Lacee is my 7 year old female Lutino! Only cockatiel I have ATM... that may change in time lol. I have had her for a year now. I have almost 11 years caring for cockatiels and 2 years breeding them. She is a rescue from a very neglectful owner! She use to be very scared of people and especially of small children. She is no longer scared of people like that. Still a little nervous of strangers though. I find that she is especially nervous and sensative to anything new. Even if I change her round purple food and water dishes for, lets say, white square ones instead. So, I work with her on new things quite often, changing her cage around the apartment. Switching around perches and switching old toys for new ones. I even bring her outside, and getting her use to all of these different new things is working very well with calming her down. She now loves her head scratches and being with me. And she LOVES being outside on my shoulder or in her cage on nice warm sunny days. Not nearly as scared and nervous as when I got her. Now for some pics!

This is Lacee and her little Canary friend Gibbs. He does have his own cage. I just put their cages side by side during the day so they can hang out together.








Pictures of her preening. She has beautiful SOFT full plumage! And NO bald spot.... you heard what I said... NO BALD SPOT!!!! lol I was amazed to see that LOL














The puffy birdy!








And I call this one... the Opera singer!!!!


----------



## allen (Aug 25, 2007)

she is just gorgious


----------



## delawaregirl (Dec 2, 2011)

You have done so well with her. And pretty she is.


----------



## bjknight93 (Nov 13, 2011)

She is a beautiful bird!


----------



## HollyG (Aug 25, 2011)

Thanks everyone!  Today she will have 2 new little friends  2 budgies... I'll have to post pics of them when I get them!


----------



## JaimeS (Nov 28, 2011)

Lacee is adorable!


----------



## sunnysmom (Sep 23, 2011)

She is adorable- as is her little friend.  I love the opera pic!


----------



## HollyG (Aug 25, 2011)

sunnysmom said:


> She is adorable- as is her little friend.  I love the opera pic!

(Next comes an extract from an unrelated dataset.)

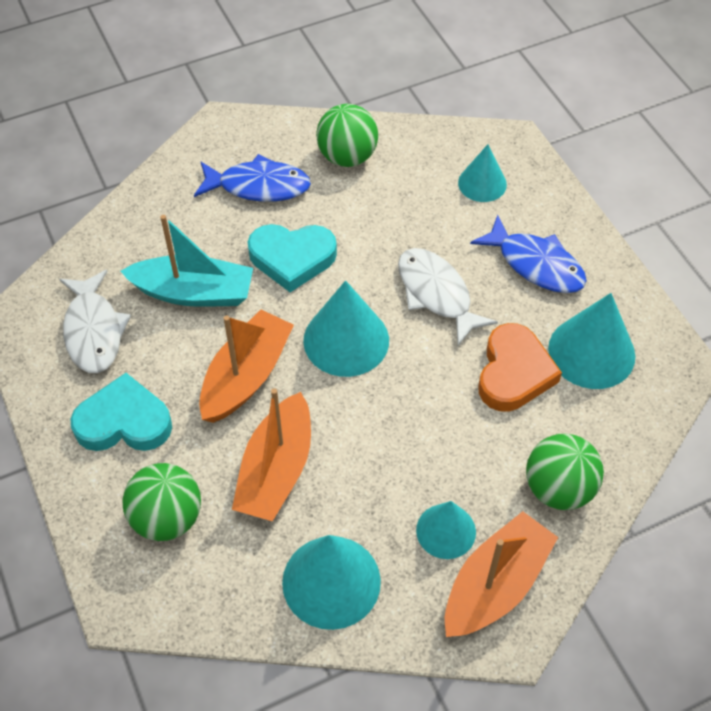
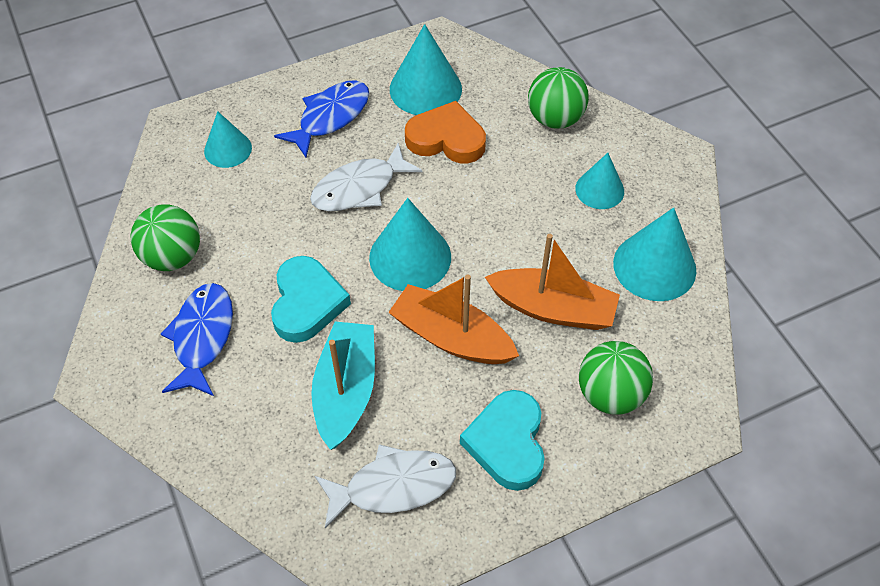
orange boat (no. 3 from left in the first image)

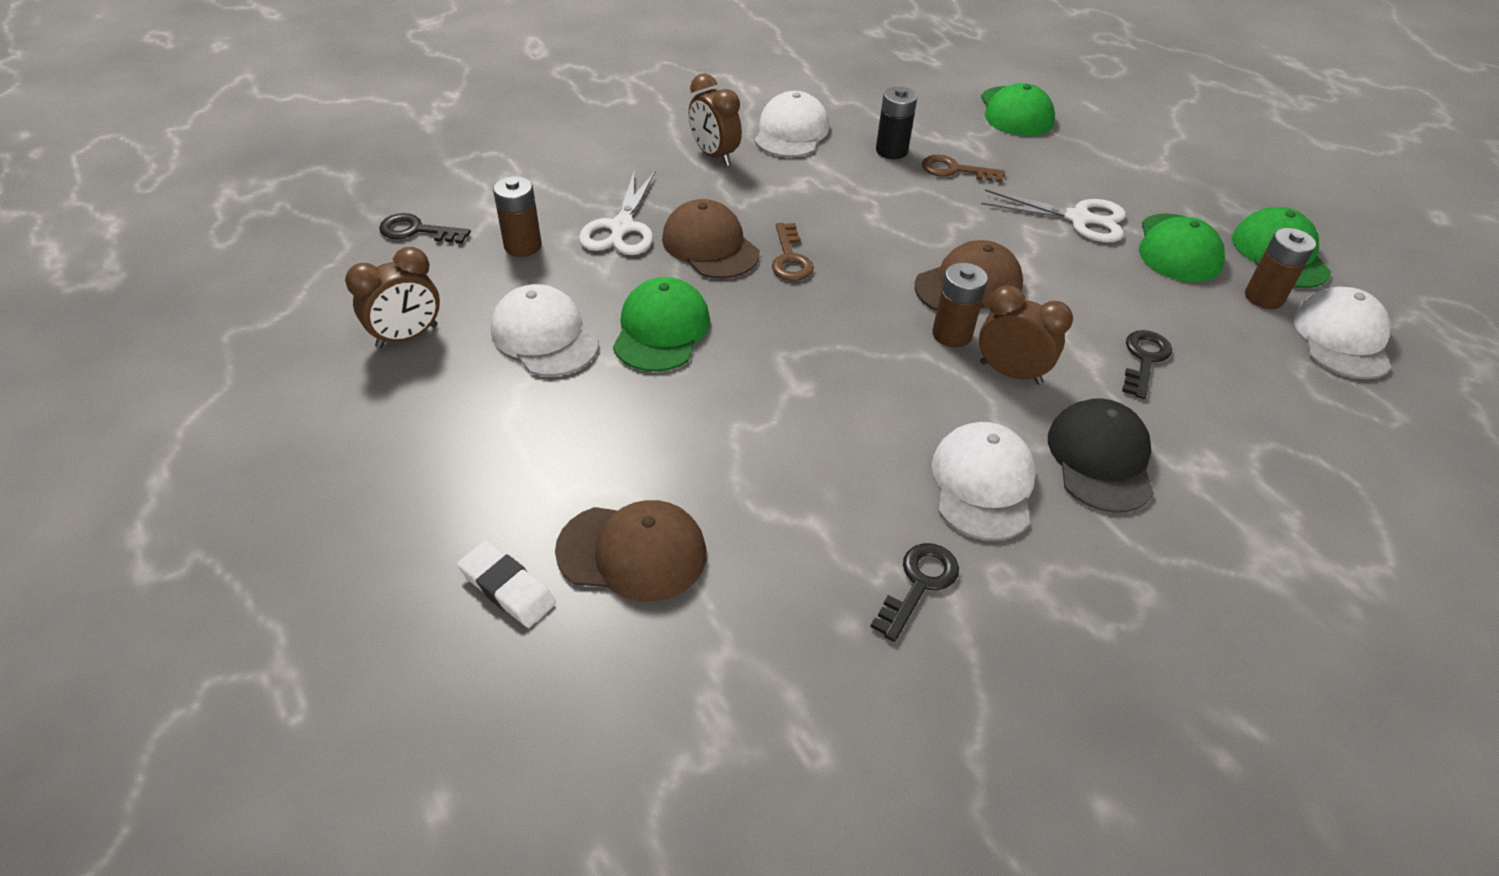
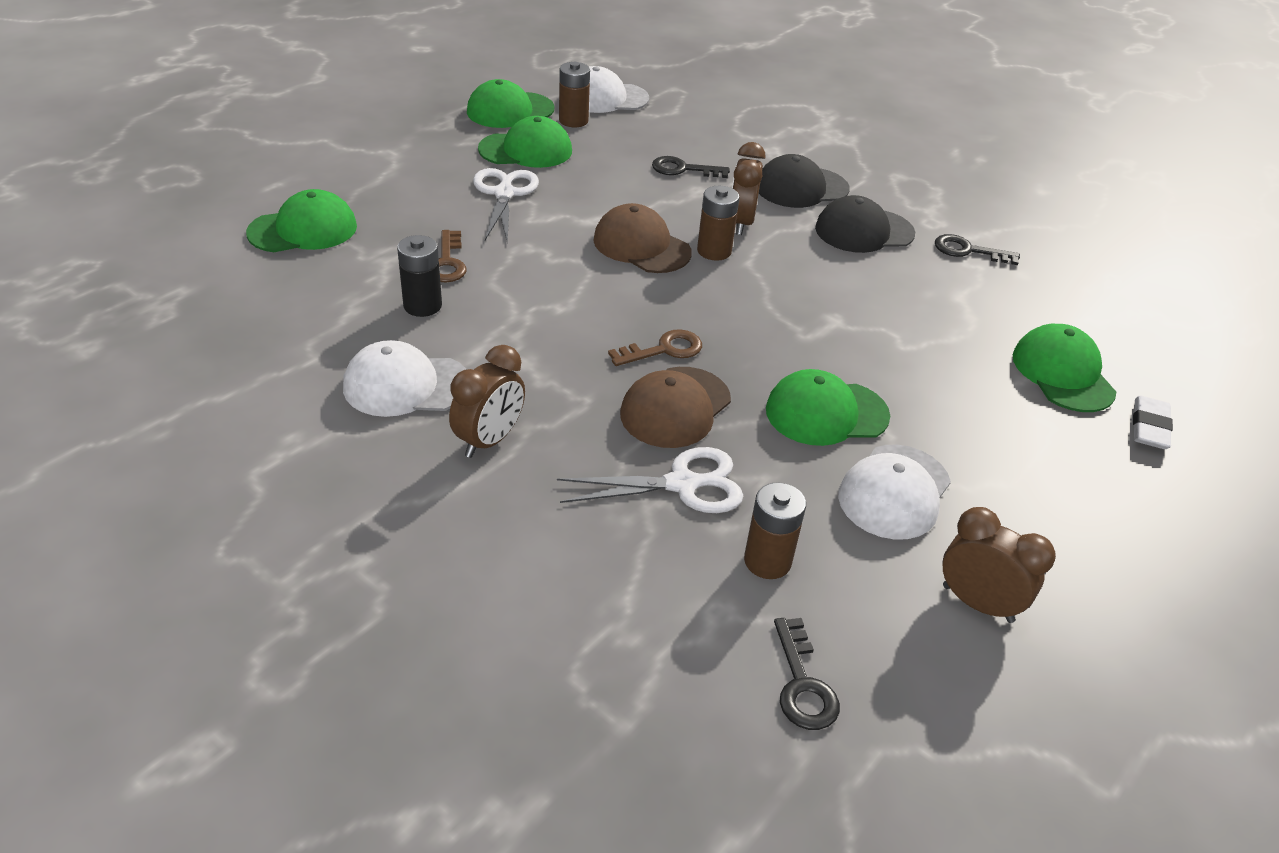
green cap (no. 5 from left)
black cap (no. 2 from left)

haha.. thanks. I just happened to snapped the pic as she yawned lol


----------



## HollyG (Aug 25, 2011)

Here are some pics just taken. Sorry it's so dark and the quality is crap... I'm on the playbook and the light is off because we are watching a movie. Figured I would post these anyway. Lacee was in a snuggly mood. 
First Lacee gets scritches















Now my turn for preening















And now she is asleep.


----------



## meaggiedear (Nov 20, 2011)

she's lovely! lucky with no bald spot. my lutino definitely has one!


----------



## HollyG (Aug 25, 2011)

meaggiedear said:


> she's lovely! lucky with no bald spot. my lutino definitely has one!


Yea, when I saw that she didn't have a bald spot I thought that was so lucky!


----------



## HollyG (Aug 25, 2011)

Here are a couple pics of the top of her head. Fully feathered, not even a sign of a bald spot.


----------



## stevechurch2222 (Sep 25, 2011)

Lacee is a gorgeous female Lutino cocaktiel wonderful pictures I enjoyed them all thanks for sharing them with us all.


----------



## HollyG (Aug 25, 2011)

Thank you! Well, I love looking at other people beautiful cockatiels, I figured I'd add mine to the forum too


----------



## CookieTiel (Feb 6, 2012)

she is simply adorable!!!


----------



## rachellee123 (Jun 24, 2012)

She's beautiful!!!


----------